Dustin and I moved on to The Main Gully.  Similar to Dead Deer Gulley, the route is a long WI2 climb until reaching a curving headwall with more route options.  Feeling confident in my abilities and sound in skill and technique, I opted to lead up the gully.  Main Gully is two pitches, each ending with a bolt station.  I wasn’t nervous on the sharp end, but I moved with a sense of purpose knowing that each stick and kick must be secure before going for the next one.  There was some walk-up, but there were definitely vertical sections, the highest probably around 10 feet.  I wasn’t too worried about taking a fall, because I KNEW that I wasn’t going to fall and that is the key to leading ice, being 100% sure and confident.  Before heading up, Dustin discussed belaying with me and asked how I would do it.  I said I would belay off the harness and redirect through the anchor.  He suggested I belay off the anchor with the ATC in guide mode.  I’m familiar with how to, but this is something I’ve ever done before.  But a quick tutorial and demonstration refreshed my memory and before Dustin followed we communicated to each other ensuring everything was correct.  I belayed the same for Pitch 2 as well.
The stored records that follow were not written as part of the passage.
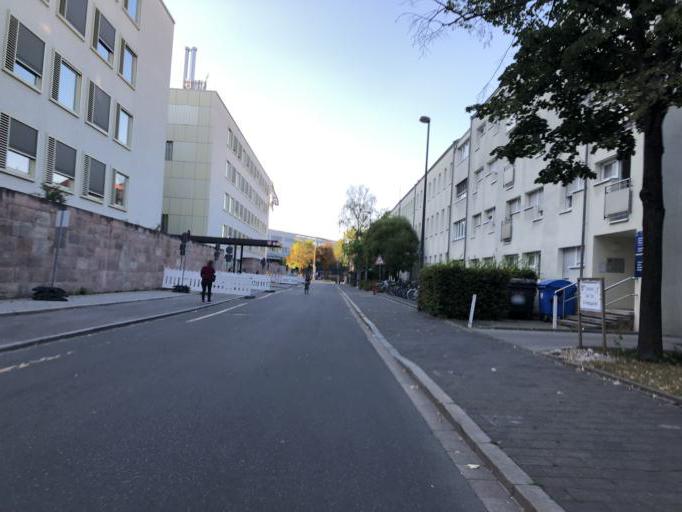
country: DE
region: Bavaria
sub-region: Regierungsbezirk Mittelfranken
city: Erlangen
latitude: 49.5991
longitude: 11.0126
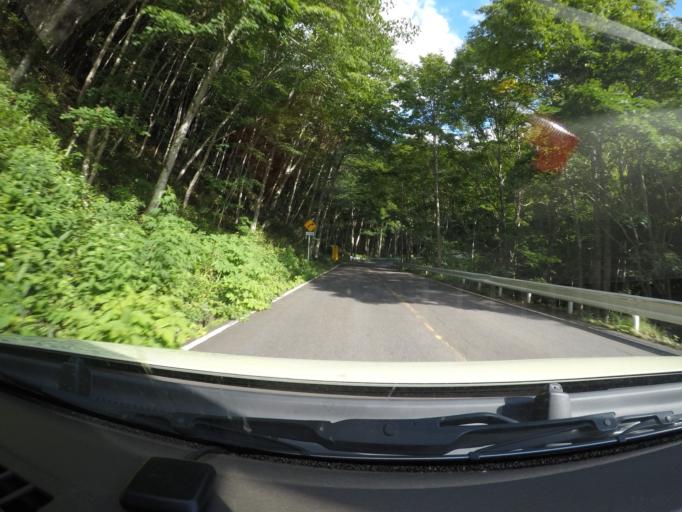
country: JP
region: Tochigi
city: Nikko
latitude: 36.8197
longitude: 139.3460
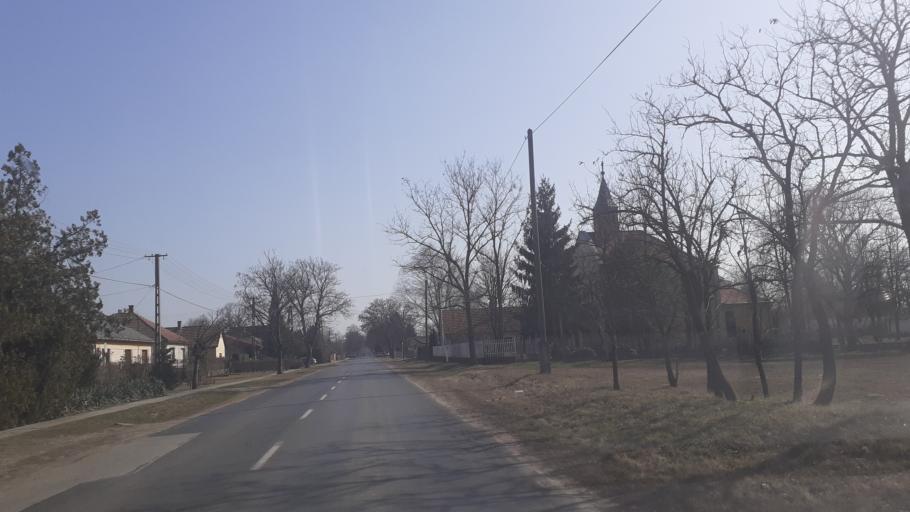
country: HU
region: Bacs-Kiskun
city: Lajosmizse
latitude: 46.9771
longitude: 19.5752
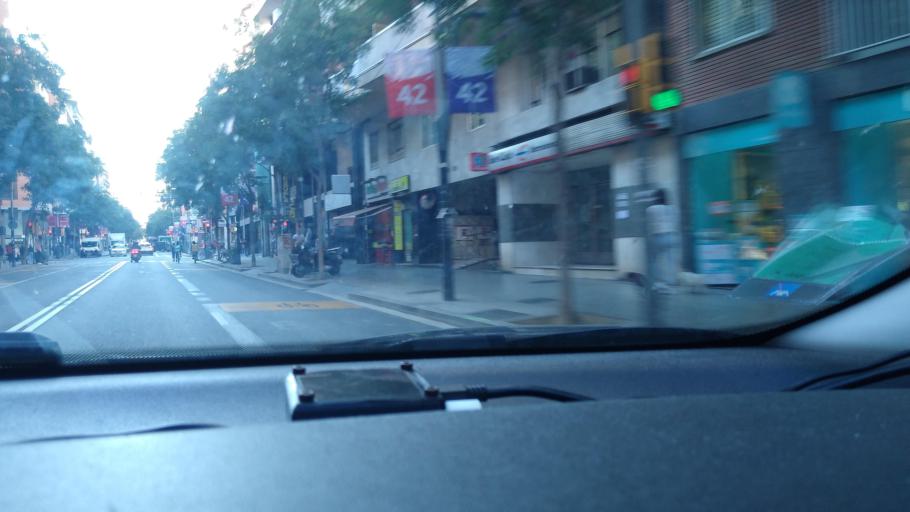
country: ES
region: Catalonia
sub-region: Provincia de Barcelona
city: les Corts
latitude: 41.3754
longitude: 2.1282
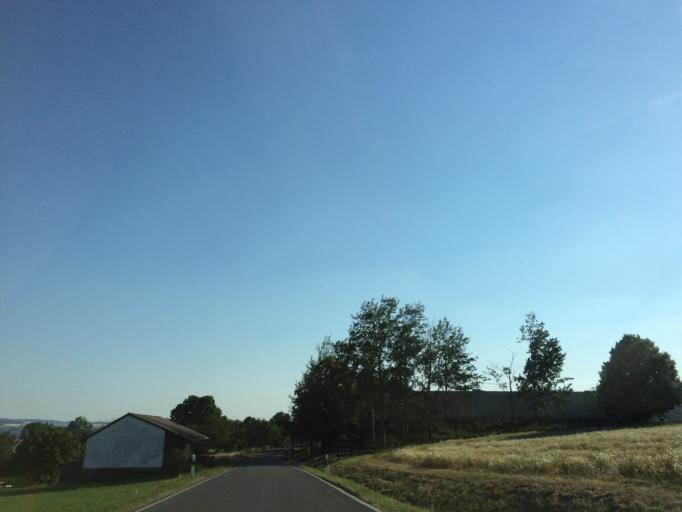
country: DE
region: Thuringia
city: Gossitz
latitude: 50.6254
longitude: 11.5893
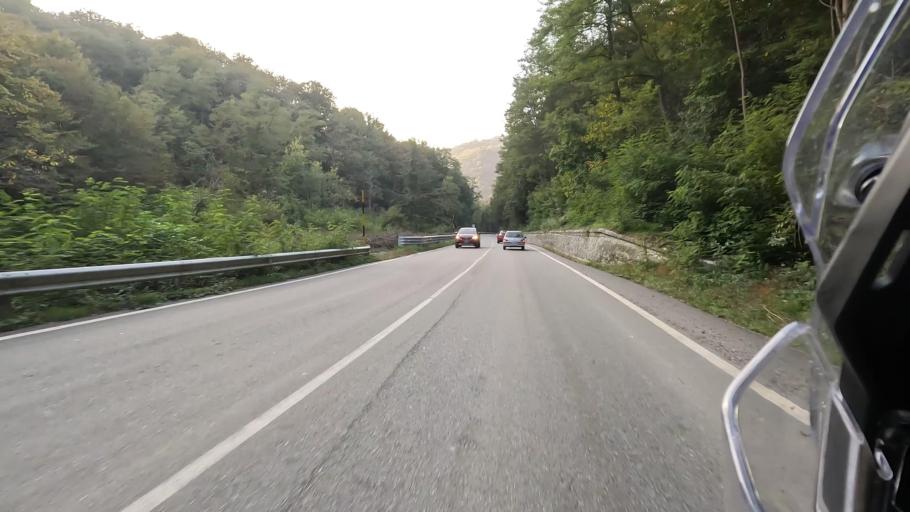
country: IT
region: Liguria
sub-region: Provincia di Savona
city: Osteria dei Cacciatori-Stella
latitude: 44.4456
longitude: 8.4818
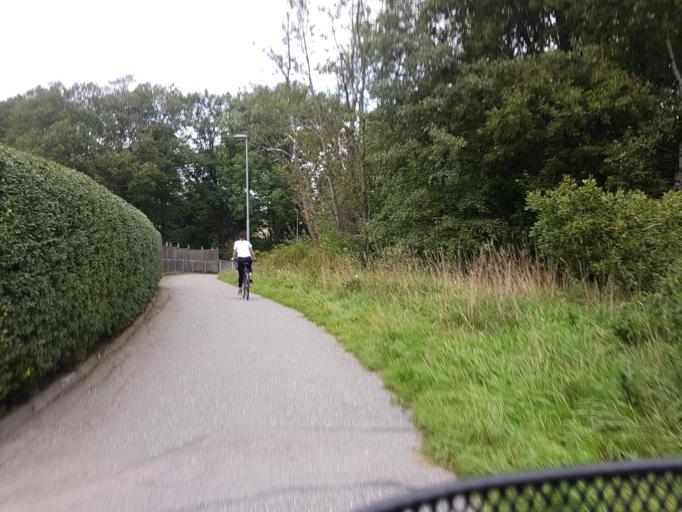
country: SE
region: Vaestra Goetaland
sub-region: Ale Kommun
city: Nodinge-Nol
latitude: 57.8907
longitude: 12.0490
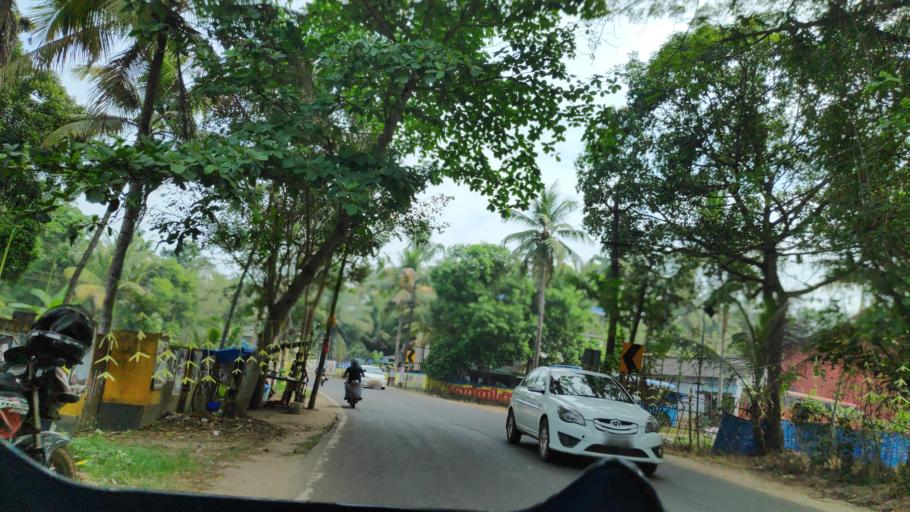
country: IN
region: Kerala
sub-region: Alappuzha
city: Vayalar
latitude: 9.7123
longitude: 76.3586
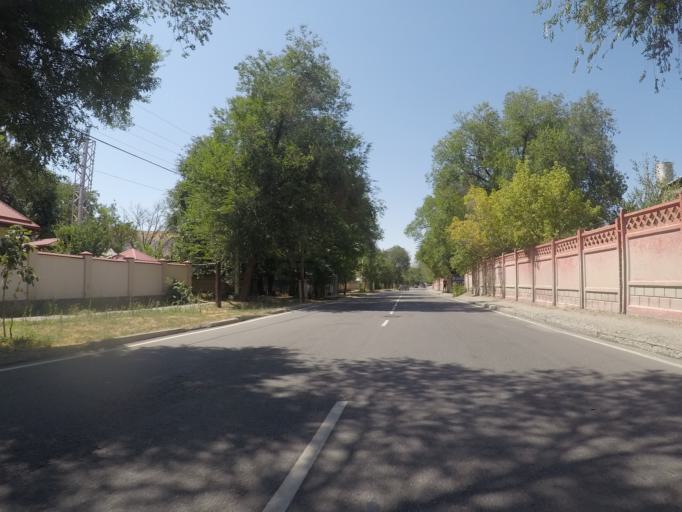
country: KG
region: Chuy
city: Bishkek
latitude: 42.8041
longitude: 74.5776
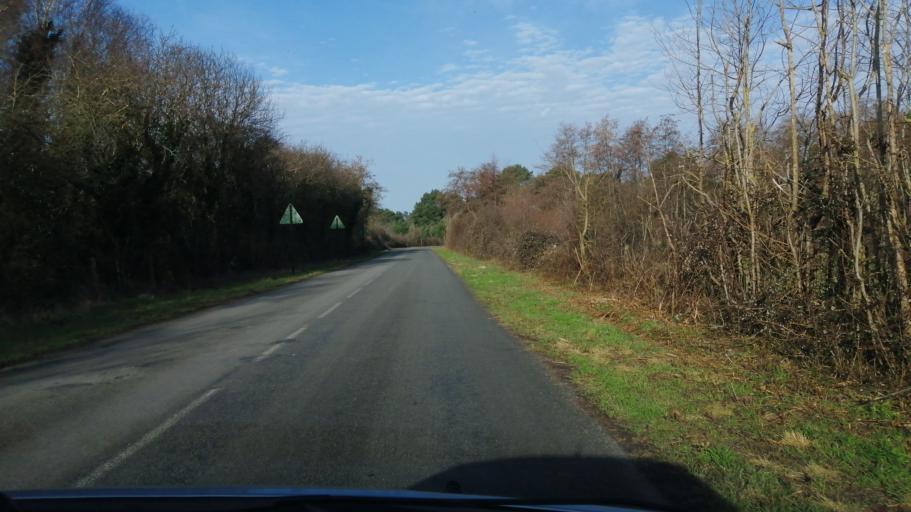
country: FR
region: Nord-Pas-de-Calais
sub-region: Departement du Pas-de-Calais
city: Dannes
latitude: 50.5903
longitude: 1.6058
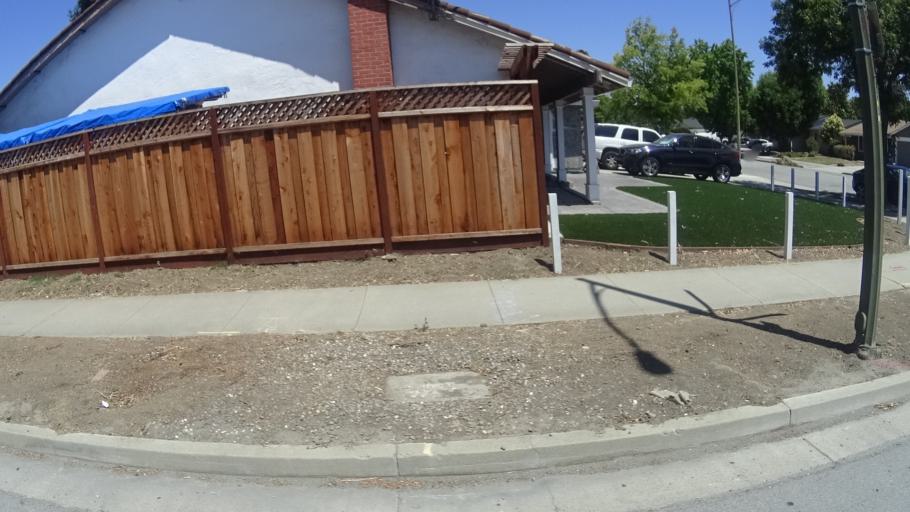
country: US
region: California
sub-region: Santa Clara County
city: Seven Trees
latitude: 37.2625
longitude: -121.8309
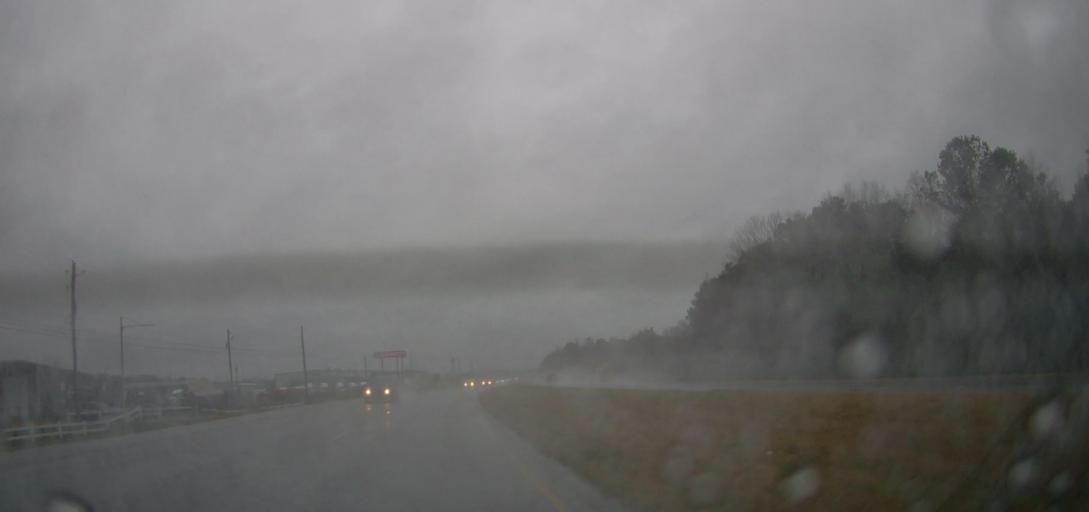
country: US
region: Alabama
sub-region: Montgomery County
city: Montgomery
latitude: 32.3827
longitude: -86.3797
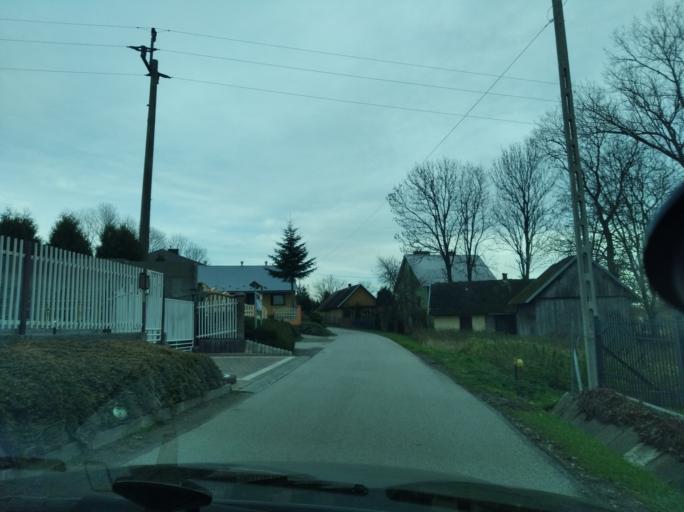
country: PL
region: Subcarpathian Voivodeship
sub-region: Powiat przeworski
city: Debow
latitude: 50.0480
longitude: 22.4370
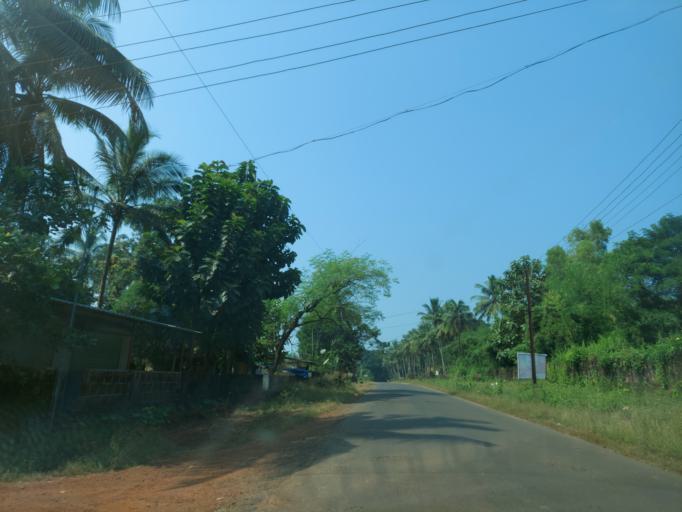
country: IN
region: Maharashtra
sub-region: Sindhudurg
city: Kudal
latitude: 15.9884
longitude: 73.6770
Dustin looking up Main Gully Pitch 1.

Dustin following and cleaning screws on Pitch 1 of Main Gully.

Dustin suggested I belay off of this tree instead of bolts for the top of Pitch 1 of Main Gully. Belaying off the anchor, ATC in guide mode.

Looking up Pitch 2 of Main Gully, bolt and chain station of Pitch 1 on the huge rock.

Belay on Pitch 2 of Main Gully.  ATC in guide mode.

Dustin following up Pitch 2 of Main Gully.

At the Main Gully’s Headwall, Dustin lead a WI3 route on the right side.  From the top, the view of the amphitheater was spectacular, highlighted by an ominous rock wall with cascading ice falls that dared any climber with the guts to attempt an ascent.  As I mentioned before, the rock quality is extremely poor and mixed route options are very unlikely.  So unlike the Catskills were almost every inch of rock and ice is climbed, The Narrows have many virgin sections that may never see a successful ascent.    

 
Right Side of Main Gully Headwall.

Me, topping out on the Right Side of Main Gully Headwall.


Amazing view from Main Gully Headwall!
 
From the top of the headwall, Dustin and I traversed across the top of the bowl to set up a top-rope above an ice route on the far left side.  Here, Dustin showed me how to lower a climber with the ATC in guide mode, something most people have trouble with due to its auto-locking nature which is great for belaying but difficult for lowering. Turns out, again, it was much easier and straightforward than I expected.  As I lowered off, loose snow and ice rained down and I was a bit sketched out to climb this route due to all the powder covering the ice.  I climbed until I reached what looked like a ski slope and lowered off from there instead of postholing through it.

 
Using a carabiner to open the ATC in guide mode in order to lower a climber.

Left Side Route on Main Gully.
 
That was Monday, President’s Day.  It’s Friday now and temperatures are nearly 50 degrees and rain is steadily falling outside.  This weekend it will continue to be warm and although there’s talk of cold late into next week, I’m wondering if the ice season is finally coming to a close.  If my trip to The Narrows was the last of the season, I can rest a happy man.  It was a fantastic day spent with good people, climbing on great routes, learning new skills, and truly testing myself.


 

1 comment:

  1. The ATC lower is "guide mode" is beyond scary. Brush up on this please.